Arbeitsaufträge:
1. Schreib aus dem Textauszug über das VW-Werk in Bratislava alles von „Investitionsförderungen, Vergünstigungen und“ bis hinunter zu „osteuropäischen Aufsteigerland Slowakei.“ wortgetreu ab.
2. Fass den Textauszug über das VW-Werk in Bratislava in zwei Sätzen zusammen.
3. Schreib den Textauszug über das VW-Werk in Bratislava ab der Stelle weiter, an der er aufhört.

Textauszug:
* * *

Flexibilität und Uhrik
Das VW-Werk in Bratislava gehört weltweit zu den modernsten Autofabriken
Von Carsten Krebs
Der heimliche Wirtschaftsminister der Slowakei heißt Dr. Jozef Uhrik – so zumindest, etwas überspitzt, ist der Eindruck, wer der 64-jährigen Vorstandschef von VW-Slovakia beobachtet. Er scheint viele wichtige Fäden in der Hand zu halten. Sätze wie "Da mussten wir dann noch die Arbeitszeitregelung verändern", gehen ihm locker über die Lippen. Rasch wird klar: Für VW ist der frühere Regierungsvertreter ein Glücksfall.
Kurz nach dem Fall des Eisernen Vorhangs machte sich Volkswagen gen Osten auf – als erster großer Automobilbauer. Seitdem investierte der Konzern gut sieben Milliarden Euro in den Bau von zwölf Werken in Polen, Ungarn, Tschechien und der Slowakei – zu günstigen Konditionen. Und nicht selten hatte Jozef Uhrik seine Finger mit im Spiel.
Investitionsförderungen, Vergünstigungen und bedarfsgerechte Arbeitsmarktgesetze haben seit dem Zerfall des Ostblocks ausländische Investoren gelockt. Und so ist es kein Wunder, dass eines der Aufsteiger-Modelle, der Touareg, auf der grünen Wiese vor Bratislava gebaut wird – im osteuropäischen Aufsteigerland Slowakei.

* * *

Bereitgestellte Unterlagen:
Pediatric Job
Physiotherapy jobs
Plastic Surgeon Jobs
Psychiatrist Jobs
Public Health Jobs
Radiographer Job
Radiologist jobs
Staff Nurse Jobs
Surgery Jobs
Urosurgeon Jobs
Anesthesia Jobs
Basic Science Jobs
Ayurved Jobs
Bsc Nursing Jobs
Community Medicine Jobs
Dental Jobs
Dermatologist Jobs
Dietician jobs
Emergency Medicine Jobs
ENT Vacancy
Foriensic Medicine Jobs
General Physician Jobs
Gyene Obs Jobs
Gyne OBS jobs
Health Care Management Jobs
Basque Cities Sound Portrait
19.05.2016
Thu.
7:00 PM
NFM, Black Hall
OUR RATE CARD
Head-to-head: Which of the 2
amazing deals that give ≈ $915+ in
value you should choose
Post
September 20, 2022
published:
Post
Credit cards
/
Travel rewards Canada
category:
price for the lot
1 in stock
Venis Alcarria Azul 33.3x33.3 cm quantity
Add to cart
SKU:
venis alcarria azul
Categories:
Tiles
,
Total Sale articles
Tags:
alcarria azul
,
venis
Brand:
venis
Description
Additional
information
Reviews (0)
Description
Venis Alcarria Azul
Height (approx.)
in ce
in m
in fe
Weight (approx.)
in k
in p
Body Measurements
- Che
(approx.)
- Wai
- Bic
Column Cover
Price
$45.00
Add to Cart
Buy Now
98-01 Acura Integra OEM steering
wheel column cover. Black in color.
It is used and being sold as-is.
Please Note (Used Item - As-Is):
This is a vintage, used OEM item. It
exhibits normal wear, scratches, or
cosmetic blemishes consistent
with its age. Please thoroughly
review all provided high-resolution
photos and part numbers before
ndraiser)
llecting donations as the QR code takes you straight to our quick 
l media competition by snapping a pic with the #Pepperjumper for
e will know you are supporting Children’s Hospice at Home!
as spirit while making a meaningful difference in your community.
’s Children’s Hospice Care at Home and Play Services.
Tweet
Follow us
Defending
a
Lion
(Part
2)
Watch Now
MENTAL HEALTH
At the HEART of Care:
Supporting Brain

* * *

Lösungen:
1.
Investitionsförderungen, Vergünstigungen und bedarfsgerechte Arbeitsmarktgesetze haben seit dem Zerfall des Ostblocks ausländische Investoren gelockt. Und so ist es kein Wunder, dass eines der Aufsteiger-Modelle, der Touareg, auf der grünen Wiese vor Bratislava gebaut wird – im osteuropäischen Aufsteigerland Slowakei.

2. Jozef Uhrik, der 64-jährige Vorstandschef von VW-Slovakia und frühere Regierungsvertreter, scheint viele wichtige Fäden in der Hand zu halten und ist für VW ein Glücksfall. Volkswagen hat nach dem Fall des Eisernen Vorhangs gut sieben Milliarden Euro zu günstigen Konditionen in zwölf Werke in Polen, Ungarn, Tschechien und der Slowakei investiert, und der Touareg wird vor Bratislava gebaut.

3.
Das 2,4 Tonnen schwere Gefährt wird in einer der modernsten Fabriken von VW gefertigt. Wer die Montage betritt, erkennt erst auf den zweiten Blick, dass es sich um eine Automobilfabrik handelt. Eine Licht durchflutete Riesenhalle, kein Rattern, kein Zischen, keine Ölgerüche, fast geräuschlos läuft der Touareg und auf der zweiten Montagelinie der Polo und Seat-Ibiza über das Band. Der weiße Boden und das Montage-Holzparkett sind blitzeblank, ferngesteuerte Transporter bringen Komponenten an die Montagelinie. Hightech in der Slowakei!
Aber nicht nur die Anmutung stimmt. Auch die Zahlen: Die vom Vorstand anvisierte Kapitalrendite von neun Prozent wird in Bratislava locker erreicht, ja sogar weit überschritten, sagt Finanzvorstand Manfred Bauder. Im Konzern (ohne Finanzdienstleister) liegt sie derzeit bei 2,2 Prozent – meilenweit vom Ziel entfernt. Auch im konzerninternen Fabrik-Vergleich liegt Bratislava auf Rang drei von 18 Werken.
Als entscheidender Erfolgsfaktor wird stets ein Begriff genannt, der dort Kultcharakter erreicht hat und Deutschland das Fürchten lehrt: absolute "Flexibilität". Ganz gleich welches Vorstandmitglieds gefragt wird, die Antworten sind immer gleich: "Der Flexibilität wird bei uns alles untergeordnet", sagt Thomas Schmall, Vorstand Technik.
Ein Beispiel: 2003 bewegten sich die Montagebänder zeitweise an sieben Tagen in der Woche. Zwanzig von denkbaren 21 Schichten wurden gefahren. "Das ist es, was den Standort auszeichnet", so Bauder.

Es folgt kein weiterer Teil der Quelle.